Git branching practice with two release targets

I have a simple question about git branching practice :

Say there are master & develop branches. All feature development tasks are working on corresponding feature branches, targeting at develop branch. (feature branch is branched off from develop)

I have tasks for the release of app version 1.0.0 , in the meantime, I have also tasks for the future release of app version 1.1.0.

I know in general, tasks should targeting at develop branch, but I don't want to release 1.0.0 which contains feature for 1.1.0 , so, I can't have all tasks merging to develop branch.

The solution I could come up with is having a temporary branch (branch off from develop) for 1.1.0, tasks for 1.1.0 merged to that temporary branch. Wait until release candidate branch for 1.0.0 is created, then, merge that temporary branch to develop for future release 1.1.0.

Do you have a better practice then what I come up with?

Upvotes: 0

Views: 1359

Answers (2)

AnoE
AnoE

Reputation: 8345

I know in general, tasks should targeting at develop branch,

That is mainly true for the popular git-flow workflow. There is no "should" about it, and git itself has no opinion about how you use it.

git-flow works when you have just a single "next" release, if you pretty well know what goes into the next release, and if you usually do not wish to back out changes from your develop branch. For example, in my current main project, these three assumptions are wrong. So we do not use git-flow.

The solution I could come up with is having a temporary branch (branch off from develop)

Why branch off of develop, in the first place? You can use master (with the meaning of "current release") instead. If all your branches are sourced from master, and you get rid of develop, and you have ephemeral future-release-branches which are frequently re-built from scratch (reset to master, merge all relevant features into them) there is no problem targetting multiple future releases while still developing all new features in parallel.
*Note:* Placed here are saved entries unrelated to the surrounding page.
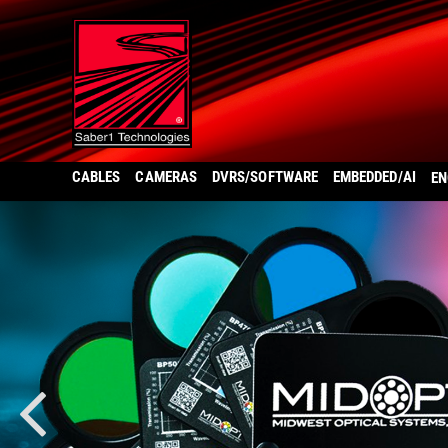
CABLES
CAMERAS
DVRS/SOFTWARE
EMBEDDED/AI
EN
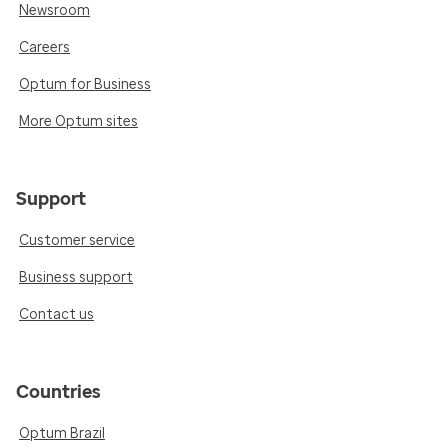
Newsroom
Careers
Optum for Business
More Optum sites
Support
Customer service
Business support
Contact us
Countries
Optum Brazil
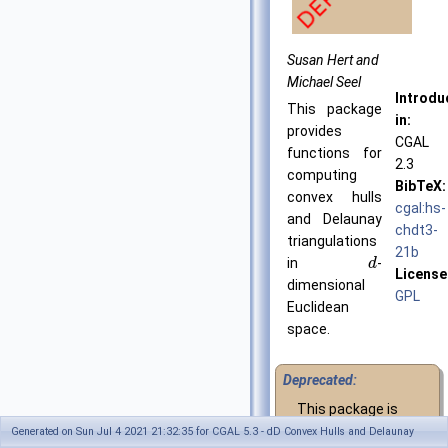
Susan Hert and
Michael Seel
Introdu
This package
in:
provides
CGAL
functions for
2.3
computing
BibTeX:
convex hulls
cgal:hs-
and Delaunay
chdt3-
triangulations
21b
in
-
d
License
dimensional
GPL
Euclidean
space.
Deprecated:
This package is
deprecated since
Generated on Sun Jul 4 2021 21:32:35 for CGAL 5.3 - dD Convex Hulls and Delaunay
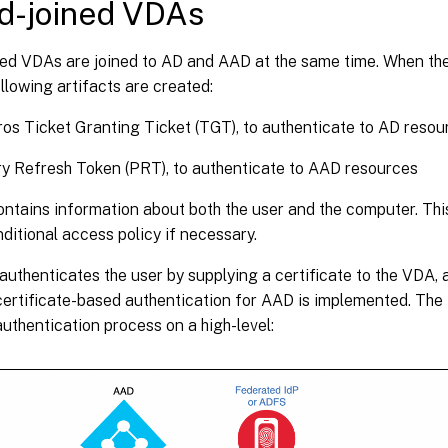
d-joined VDAs
ed VDAs are joined to AD and AAD at the same time. When the 
llowing artifacts are created:
os Ticket Granting Ticket (TGT), to authenticate to AD resou
y Refresh Token (PRT), to authenticate to AAD resources
tains information about both the user and the computer. This
itional access policy if necessary.
uthenticates the user by supplying a certificate to the VDA,
certificate-based authentication for AAD is implemented. The
uthentication process on a high-level:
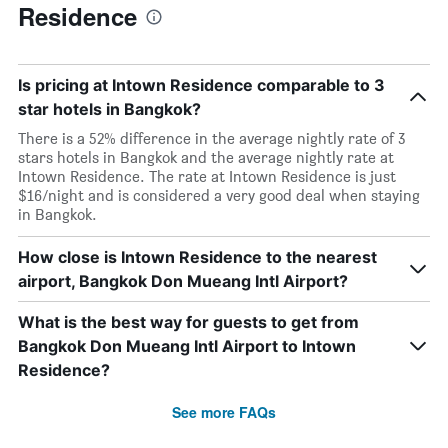
Residence
Is pricing at Intown Residence comparable to 3
star hotels in Bangkok?
There is a 52% difference in the average nightly rate of 3
stars hotels in Bangkok and the average nightly rate at
Intown Residence. The rate at Intown Residence is just
$16/night and is considered a very good deal when staying
in Bangkok.
How close is Intown Residence to the nearest
airport, Bangkok Don Mueang Intl Airport?
What is the best way for guests to get from
Bangkok Don Mueang Intl Airport to Intown
Residence?
See more FAQs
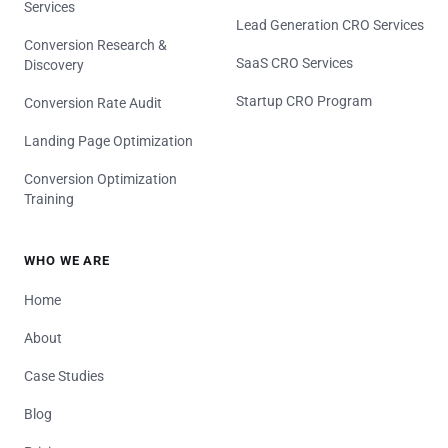
Services
Lead Generation CRO Services
Conversion Research &
SaaS CRO Services
Discovery
Startup CRO Program
Conversion Rate Audit
Landing Page Optimization
Conversion Optimization
Training
WHO WE ARE
Home
About
Case Studies
Blog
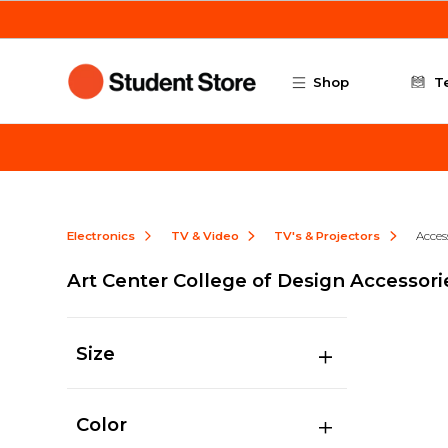
Skip to main content
Shop
T
Electronics
TV & Video
TV's & Projectors
Acces
Art Center College of Design Accessori
Size
Color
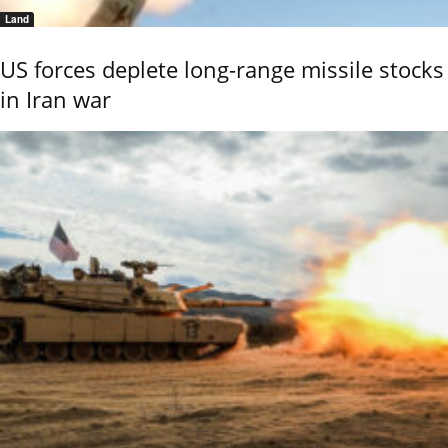
Land
US forces deplete long-range missile stocks
in Iran war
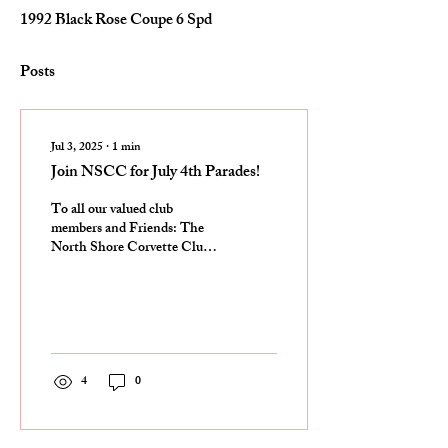
1992 Black Rose Coupe 6 Spd
Posts
Jul 3, 2025
∙
1
min
Join NSCC for July 4th Parades!
To all our valued club
members and Friends: The
North Shore Corvette Club
will be participating in both
the Arlington Heights Parade
and...
4
0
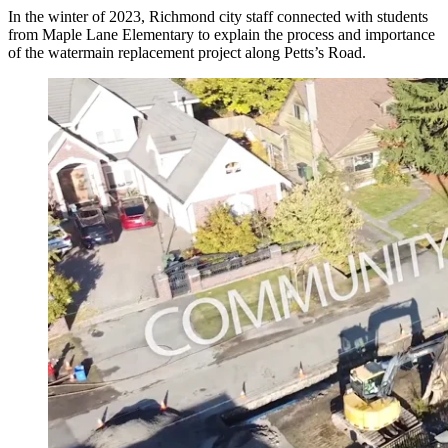
In the winter of 2023, Richmond city staff connected with students
from Maple Lane Elementary to explain the process and importance
of the watermain replacement project along Petts’s Road.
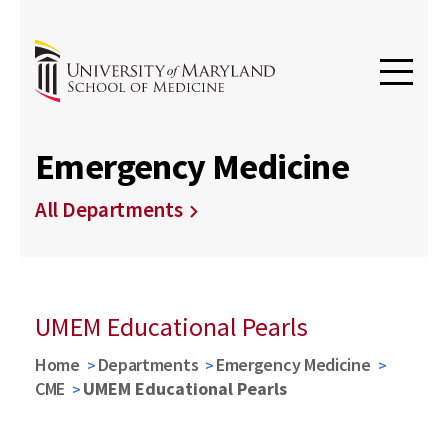
Emergency Medicine
All Departments
UMEM Educational Pearls
Home
Departments
Emergency Medicine
CME
UMEM Educational Pearls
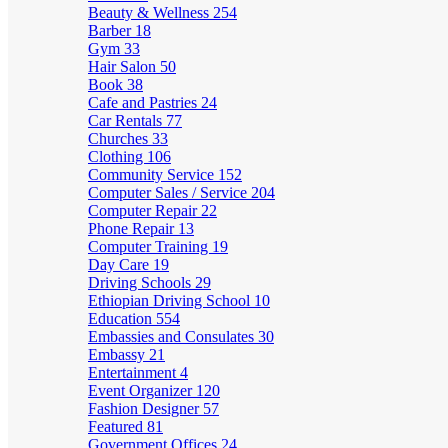
Beauty & Wellness
254
Barber
18
Gym
33
Hair Salon
50
Book
38
Cafe and Pastries
24
Car Rentals
77
Churches
33
Clothing
106
Community Service
152
Computer Sales / Service
204
Computer Repair
22
Phone Repair
13
Computer Training
19
Day Care
19
Driving Schools
29
Ethiopian Driving School
10
Education
554
Embassies and Consulates
30
Embassy
21
Entertainment
4
Event Organizer
120
Fashion Designer
57
Featured
81
Government Offices
24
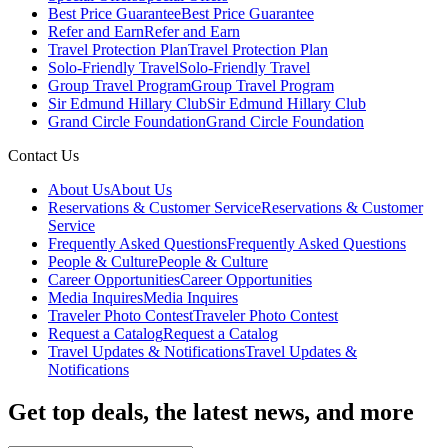
Best Price Guarantee
Best Price Guarantee
Refer and Earn
Refer and Earn
Travel Protection Plan
Travel Protection Plan
Solo-Friendly Travel
Solo-Friendly Travel
Group Travel Program
Group Travel Program
Sir Edmund Hillary Club
Sir Edmund Hillary Club
Grand Circle Foundation
Grand Circle Foundation
Contact Us
About Us
About Us
Reservations & Customer Service
Reservations & Customer
Service
Frequently Asked Questions
Frequently Asked Questions
People & Culture
People & Culture
Career Opportunities
Career Opportunities
Media Inquires
Media Inquires
Traveler Photo Contest
Traveler Photo Contest
Request a Catalog
Request a Catalog
Travel Updates & Notifications
Travel Updates &
Notifications
Get top deals, the latest news, and more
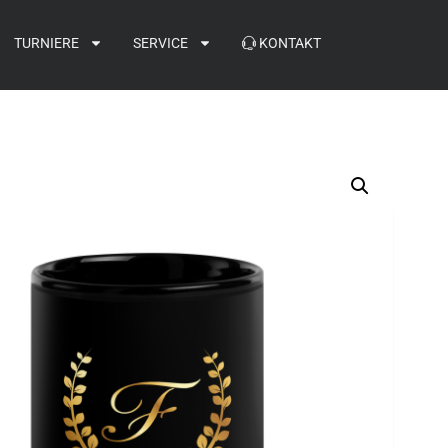
TURNIERE
SERVICE
KONTAKT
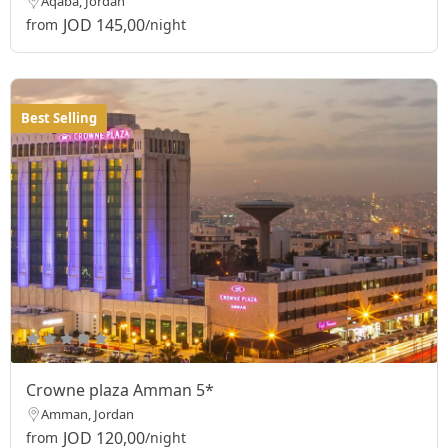
Aqaba, Jordan
JOD 145,00
from
/night
Best Selling
Crowne plaza Amman 5*
Amman, Jordan
JOD 120,00
from
/night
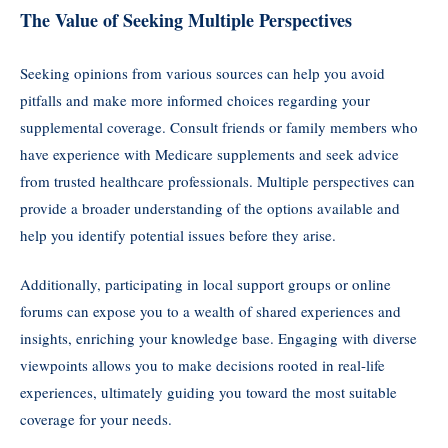
The Value of Seeking Multiple Perspectives
Seeking opinions from various sources can help you avoid
pitfalls and make more informed choices regarding your
supplemental coverage. Consult friends or family members who
have experience with Medicare supplements and seek advice
from trusted healthcare professionals. Multiple perspectives can
provide a broader understanding of the options available and
help you identify potential issues before they arise.
Additionally, participating in local support groups or online
forums can expose you to a wealth of shared experiences and
insights, enriching your knowledge base. Engaging with diverse
viewpoints allows you to make decisions rooted in real-life
experiences, ultimately guiding you toward the most suitable
coverage for your needs.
There is a workflow called branch-per-feature which is very great for this.

Upvotes: 1

Mark Adelsberger
Mark Adelsberger

Reputation: 45689

The answer to this question will vary by workflow (and that will vary by team preferences and project nature), so the question flirts with being opinion-based or over-broad... but I guess some general thoughts would be:

The easiest thing is to minimize the overlapping time during which features are being developed for multiple releases. From a priority-and-effort standpoint, this usually makes sense anyway.

For example the popular gitflow workflow more or less assumes that open feature branches are all (at least potentially) for the upcoming release. Once you close the feature set for version x, you create the version x release branch. Only release-related work and minor bugfixes should occur on the release branch (which eventually gets merged back to develop so that such fixes aren't lost). And it's when the feature x release branch is created, that any open features become "version x+1 features" and you open any new features that you already were withholding for the x+1 release.

(A related point: it is often useful to be flexible in what features go to what release, so that you can release when the time comes with whatever value is ready to go. This is somewhat related to agile thinking.)

But if you find that actively developing two versions is the way to go for your project, you'll need to do something different. I'd get away from the idea of a develop branch at all, because of the branch name juggling that would ensue.

So then release-development branches (e.g. dev-1.0.0) could replace develop. You'd create a release-development branch from the prior release-development branch, but thereafter you'd have to regularly incorporate changes from the previous release-development branch into the current release-development branch. Since this is a shared/long-lived branch, you wouldn't want to do that by rebase, which means periodic merge commits are likely what you'd need.

There are other ways, and like I said it wanders quickly into opinion territory once you get away from the documented-and-time-tested approaches.